**Input data:**
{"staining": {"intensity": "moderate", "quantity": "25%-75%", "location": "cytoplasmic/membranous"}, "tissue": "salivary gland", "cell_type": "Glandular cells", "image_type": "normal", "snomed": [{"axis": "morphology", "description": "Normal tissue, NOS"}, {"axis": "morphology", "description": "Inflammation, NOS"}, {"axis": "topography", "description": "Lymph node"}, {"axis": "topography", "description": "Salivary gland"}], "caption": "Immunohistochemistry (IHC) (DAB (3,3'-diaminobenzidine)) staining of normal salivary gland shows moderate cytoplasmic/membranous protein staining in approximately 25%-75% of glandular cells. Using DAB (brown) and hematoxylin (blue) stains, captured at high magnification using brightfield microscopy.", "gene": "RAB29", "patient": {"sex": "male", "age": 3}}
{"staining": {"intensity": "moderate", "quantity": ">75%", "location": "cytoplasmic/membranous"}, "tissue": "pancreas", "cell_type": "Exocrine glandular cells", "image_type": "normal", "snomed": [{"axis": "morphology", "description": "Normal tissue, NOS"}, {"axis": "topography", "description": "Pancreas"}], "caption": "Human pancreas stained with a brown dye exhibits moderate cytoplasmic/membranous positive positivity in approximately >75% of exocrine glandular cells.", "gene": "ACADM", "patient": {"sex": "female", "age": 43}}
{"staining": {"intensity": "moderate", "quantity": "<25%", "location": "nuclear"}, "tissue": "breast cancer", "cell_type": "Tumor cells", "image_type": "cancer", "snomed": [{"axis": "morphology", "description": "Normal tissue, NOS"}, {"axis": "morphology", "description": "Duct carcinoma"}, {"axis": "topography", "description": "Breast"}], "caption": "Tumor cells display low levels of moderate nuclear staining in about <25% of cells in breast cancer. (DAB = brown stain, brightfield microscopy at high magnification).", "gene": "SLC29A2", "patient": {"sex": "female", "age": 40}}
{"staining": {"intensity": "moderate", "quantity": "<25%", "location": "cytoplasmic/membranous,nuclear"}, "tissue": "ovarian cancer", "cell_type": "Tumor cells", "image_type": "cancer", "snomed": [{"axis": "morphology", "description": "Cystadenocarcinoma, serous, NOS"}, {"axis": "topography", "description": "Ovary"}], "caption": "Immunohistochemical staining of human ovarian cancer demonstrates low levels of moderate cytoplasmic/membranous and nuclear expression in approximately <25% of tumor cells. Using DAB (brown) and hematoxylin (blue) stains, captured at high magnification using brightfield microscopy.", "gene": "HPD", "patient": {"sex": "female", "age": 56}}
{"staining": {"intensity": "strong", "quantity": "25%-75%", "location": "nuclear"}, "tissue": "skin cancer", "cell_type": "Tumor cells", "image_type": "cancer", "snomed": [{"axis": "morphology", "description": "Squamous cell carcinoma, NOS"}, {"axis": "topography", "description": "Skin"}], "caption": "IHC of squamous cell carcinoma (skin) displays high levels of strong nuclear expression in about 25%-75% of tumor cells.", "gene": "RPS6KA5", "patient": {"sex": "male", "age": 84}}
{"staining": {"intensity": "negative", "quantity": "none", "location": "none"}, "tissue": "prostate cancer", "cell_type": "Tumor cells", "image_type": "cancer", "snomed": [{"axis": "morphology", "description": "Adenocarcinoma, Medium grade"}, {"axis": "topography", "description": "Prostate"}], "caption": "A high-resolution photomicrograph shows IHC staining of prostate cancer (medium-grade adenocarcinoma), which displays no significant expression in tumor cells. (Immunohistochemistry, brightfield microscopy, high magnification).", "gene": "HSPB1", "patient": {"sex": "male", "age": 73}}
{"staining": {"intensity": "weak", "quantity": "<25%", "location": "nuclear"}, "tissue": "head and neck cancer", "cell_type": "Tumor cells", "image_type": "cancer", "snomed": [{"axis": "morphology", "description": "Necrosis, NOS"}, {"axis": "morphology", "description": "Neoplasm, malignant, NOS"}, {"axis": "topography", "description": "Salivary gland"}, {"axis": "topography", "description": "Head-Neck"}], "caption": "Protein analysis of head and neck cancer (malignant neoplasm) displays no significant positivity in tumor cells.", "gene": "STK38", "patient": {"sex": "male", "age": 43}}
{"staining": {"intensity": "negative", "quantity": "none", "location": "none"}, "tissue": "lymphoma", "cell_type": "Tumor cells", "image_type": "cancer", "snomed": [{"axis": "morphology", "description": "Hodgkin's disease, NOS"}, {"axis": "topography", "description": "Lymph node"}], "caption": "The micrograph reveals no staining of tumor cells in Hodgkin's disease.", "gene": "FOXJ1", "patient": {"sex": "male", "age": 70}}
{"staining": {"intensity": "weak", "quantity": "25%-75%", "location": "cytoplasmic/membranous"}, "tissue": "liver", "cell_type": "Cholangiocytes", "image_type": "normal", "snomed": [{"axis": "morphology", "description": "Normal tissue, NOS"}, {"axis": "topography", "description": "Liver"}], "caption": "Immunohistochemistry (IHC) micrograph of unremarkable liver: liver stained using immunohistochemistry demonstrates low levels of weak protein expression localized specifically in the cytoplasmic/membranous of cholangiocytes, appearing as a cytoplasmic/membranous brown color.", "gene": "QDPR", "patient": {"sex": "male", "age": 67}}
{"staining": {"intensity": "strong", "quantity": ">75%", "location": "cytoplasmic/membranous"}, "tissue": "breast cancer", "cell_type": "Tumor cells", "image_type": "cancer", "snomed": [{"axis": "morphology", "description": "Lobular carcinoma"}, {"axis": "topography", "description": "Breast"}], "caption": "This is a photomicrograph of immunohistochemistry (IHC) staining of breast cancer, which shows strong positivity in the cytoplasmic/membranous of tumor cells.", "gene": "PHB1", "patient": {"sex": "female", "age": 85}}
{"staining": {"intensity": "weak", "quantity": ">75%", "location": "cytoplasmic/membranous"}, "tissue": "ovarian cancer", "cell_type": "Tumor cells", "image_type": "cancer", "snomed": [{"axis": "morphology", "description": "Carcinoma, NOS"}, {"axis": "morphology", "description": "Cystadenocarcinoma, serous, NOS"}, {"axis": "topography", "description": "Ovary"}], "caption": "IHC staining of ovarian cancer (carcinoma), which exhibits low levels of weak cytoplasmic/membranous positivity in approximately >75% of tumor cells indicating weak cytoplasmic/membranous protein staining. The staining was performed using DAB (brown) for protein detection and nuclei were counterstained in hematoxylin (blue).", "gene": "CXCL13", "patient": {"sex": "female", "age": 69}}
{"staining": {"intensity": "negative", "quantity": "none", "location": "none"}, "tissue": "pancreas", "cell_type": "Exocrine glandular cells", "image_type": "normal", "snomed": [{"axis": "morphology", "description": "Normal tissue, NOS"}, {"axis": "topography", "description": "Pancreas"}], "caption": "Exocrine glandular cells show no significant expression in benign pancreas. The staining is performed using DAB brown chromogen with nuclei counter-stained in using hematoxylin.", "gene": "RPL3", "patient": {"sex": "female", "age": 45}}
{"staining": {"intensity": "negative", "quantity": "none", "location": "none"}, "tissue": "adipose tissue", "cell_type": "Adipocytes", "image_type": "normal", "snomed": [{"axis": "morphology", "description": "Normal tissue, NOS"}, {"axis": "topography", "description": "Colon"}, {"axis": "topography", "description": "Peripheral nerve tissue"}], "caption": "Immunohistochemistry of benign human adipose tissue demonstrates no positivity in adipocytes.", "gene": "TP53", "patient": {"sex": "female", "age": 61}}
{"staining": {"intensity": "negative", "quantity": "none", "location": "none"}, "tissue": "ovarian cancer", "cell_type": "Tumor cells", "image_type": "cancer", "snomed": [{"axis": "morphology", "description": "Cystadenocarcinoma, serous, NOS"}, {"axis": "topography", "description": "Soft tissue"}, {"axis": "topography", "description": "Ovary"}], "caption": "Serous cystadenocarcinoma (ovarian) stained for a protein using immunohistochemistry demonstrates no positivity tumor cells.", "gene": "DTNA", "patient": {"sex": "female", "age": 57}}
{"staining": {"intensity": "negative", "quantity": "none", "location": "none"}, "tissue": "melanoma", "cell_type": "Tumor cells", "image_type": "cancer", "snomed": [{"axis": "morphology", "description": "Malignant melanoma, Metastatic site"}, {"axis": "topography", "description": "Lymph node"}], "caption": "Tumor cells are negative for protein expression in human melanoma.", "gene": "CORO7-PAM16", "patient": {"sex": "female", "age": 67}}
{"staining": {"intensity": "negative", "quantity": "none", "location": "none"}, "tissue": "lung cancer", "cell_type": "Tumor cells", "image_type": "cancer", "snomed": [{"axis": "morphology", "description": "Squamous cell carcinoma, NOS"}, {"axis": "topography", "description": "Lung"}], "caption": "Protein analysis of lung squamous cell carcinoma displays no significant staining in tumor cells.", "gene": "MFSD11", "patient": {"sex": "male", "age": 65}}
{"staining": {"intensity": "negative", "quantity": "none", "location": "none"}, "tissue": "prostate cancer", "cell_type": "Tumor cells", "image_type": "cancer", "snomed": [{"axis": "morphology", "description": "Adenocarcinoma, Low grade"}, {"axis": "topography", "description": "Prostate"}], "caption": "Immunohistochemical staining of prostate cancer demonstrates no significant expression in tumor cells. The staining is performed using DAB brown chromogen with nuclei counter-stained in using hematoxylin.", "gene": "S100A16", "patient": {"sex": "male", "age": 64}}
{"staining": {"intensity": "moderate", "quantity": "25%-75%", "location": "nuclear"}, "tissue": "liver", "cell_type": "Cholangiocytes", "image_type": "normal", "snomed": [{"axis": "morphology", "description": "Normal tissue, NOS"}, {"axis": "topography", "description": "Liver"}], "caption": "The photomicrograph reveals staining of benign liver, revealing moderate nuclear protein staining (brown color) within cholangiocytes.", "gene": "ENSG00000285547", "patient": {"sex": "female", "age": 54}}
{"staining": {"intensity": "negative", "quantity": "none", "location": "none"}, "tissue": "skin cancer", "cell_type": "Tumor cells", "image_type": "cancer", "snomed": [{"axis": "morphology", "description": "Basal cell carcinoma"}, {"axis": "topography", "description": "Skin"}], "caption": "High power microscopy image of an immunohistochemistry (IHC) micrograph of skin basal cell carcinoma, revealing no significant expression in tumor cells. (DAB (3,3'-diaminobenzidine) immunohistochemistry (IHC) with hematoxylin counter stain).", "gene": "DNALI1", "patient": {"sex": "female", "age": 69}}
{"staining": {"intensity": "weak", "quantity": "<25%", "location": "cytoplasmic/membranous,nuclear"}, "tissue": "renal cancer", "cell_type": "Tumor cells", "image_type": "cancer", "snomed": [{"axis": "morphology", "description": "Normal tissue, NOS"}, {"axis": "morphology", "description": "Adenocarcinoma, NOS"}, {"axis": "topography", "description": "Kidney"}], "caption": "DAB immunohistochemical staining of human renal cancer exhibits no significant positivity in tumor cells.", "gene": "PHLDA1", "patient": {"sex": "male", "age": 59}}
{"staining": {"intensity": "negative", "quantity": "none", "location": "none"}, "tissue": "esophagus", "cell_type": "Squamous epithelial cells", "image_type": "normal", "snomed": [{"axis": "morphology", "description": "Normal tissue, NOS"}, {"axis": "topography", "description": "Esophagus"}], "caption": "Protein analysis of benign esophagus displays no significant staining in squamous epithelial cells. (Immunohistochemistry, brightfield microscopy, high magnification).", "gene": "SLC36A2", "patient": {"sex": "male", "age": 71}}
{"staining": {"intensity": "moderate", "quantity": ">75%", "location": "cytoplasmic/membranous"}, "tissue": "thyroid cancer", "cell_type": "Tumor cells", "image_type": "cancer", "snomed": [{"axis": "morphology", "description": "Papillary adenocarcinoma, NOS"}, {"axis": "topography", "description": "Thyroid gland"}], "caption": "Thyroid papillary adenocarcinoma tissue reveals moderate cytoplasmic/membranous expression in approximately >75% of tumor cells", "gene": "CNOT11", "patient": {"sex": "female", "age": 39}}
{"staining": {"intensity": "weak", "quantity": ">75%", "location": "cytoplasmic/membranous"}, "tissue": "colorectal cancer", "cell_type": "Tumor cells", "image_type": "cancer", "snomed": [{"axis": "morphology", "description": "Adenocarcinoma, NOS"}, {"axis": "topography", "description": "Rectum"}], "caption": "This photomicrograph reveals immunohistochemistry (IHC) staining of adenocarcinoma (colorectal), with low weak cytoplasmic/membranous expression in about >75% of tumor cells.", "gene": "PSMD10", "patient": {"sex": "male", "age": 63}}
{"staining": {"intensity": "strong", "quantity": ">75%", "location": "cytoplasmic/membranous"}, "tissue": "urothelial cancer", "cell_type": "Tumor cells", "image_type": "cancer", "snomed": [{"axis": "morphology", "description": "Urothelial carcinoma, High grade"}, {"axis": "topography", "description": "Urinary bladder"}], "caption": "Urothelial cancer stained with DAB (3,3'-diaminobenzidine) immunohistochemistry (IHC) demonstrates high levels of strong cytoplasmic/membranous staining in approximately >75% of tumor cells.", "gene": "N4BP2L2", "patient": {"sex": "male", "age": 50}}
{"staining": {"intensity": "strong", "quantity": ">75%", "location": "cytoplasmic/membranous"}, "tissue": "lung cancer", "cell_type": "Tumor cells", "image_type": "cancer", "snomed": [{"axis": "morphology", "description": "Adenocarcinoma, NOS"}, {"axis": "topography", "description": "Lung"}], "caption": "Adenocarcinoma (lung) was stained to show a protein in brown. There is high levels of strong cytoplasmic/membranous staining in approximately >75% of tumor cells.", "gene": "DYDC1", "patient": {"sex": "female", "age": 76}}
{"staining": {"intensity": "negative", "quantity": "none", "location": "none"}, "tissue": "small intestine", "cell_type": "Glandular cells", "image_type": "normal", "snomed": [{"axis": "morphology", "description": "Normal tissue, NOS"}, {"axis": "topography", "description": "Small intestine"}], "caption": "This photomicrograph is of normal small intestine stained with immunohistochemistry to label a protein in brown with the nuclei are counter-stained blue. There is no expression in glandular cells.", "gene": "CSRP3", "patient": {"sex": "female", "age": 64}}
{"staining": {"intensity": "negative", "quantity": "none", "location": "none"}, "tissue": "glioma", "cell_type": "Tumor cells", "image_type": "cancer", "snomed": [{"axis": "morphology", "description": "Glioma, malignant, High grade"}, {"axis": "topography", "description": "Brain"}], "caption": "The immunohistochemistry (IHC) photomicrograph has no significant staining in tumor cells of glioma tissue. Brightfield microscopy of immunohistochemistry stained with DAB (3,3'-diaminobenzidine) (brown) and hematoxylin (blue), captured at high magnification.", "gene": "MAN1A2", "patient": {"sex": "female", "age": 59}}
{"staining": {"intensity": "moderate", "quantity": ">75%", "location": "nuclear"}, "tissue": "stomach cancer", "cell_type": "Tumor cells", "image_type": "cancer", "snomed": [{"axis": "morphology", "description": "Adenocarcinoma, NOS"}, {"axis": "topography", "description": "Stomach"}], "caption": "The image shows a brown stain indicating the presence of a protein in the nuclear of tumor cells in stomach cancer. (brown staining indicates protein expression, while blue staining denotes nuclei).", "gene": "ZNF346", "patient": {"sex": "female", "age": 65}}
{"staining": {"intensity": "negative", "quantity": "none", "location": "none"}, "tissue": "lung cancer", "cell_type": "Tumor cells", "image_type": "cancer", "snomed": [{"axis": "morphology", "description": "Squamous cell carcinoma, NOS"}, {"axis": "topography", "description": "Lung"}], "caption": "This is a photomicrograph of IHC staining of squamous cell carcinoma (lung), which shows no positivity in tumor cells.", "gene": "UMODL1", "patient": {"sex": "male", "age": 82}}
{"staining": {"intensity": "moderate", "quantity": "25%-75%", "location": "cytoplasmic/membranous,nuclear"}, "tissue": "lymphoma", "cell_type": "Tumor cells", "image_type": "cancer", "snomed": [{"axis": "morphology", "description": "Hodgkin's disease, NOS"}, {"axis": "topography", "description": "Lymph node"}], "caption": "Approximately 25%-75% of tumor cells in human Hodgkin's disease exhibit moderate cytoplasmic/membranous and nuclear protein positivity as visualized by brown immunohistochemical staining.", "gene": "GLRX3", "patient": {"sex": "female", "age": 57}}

**Work required:** Only the number is wanted here. Please work out how many lines of the records contain "Squamous".

**Solution to this task:** 4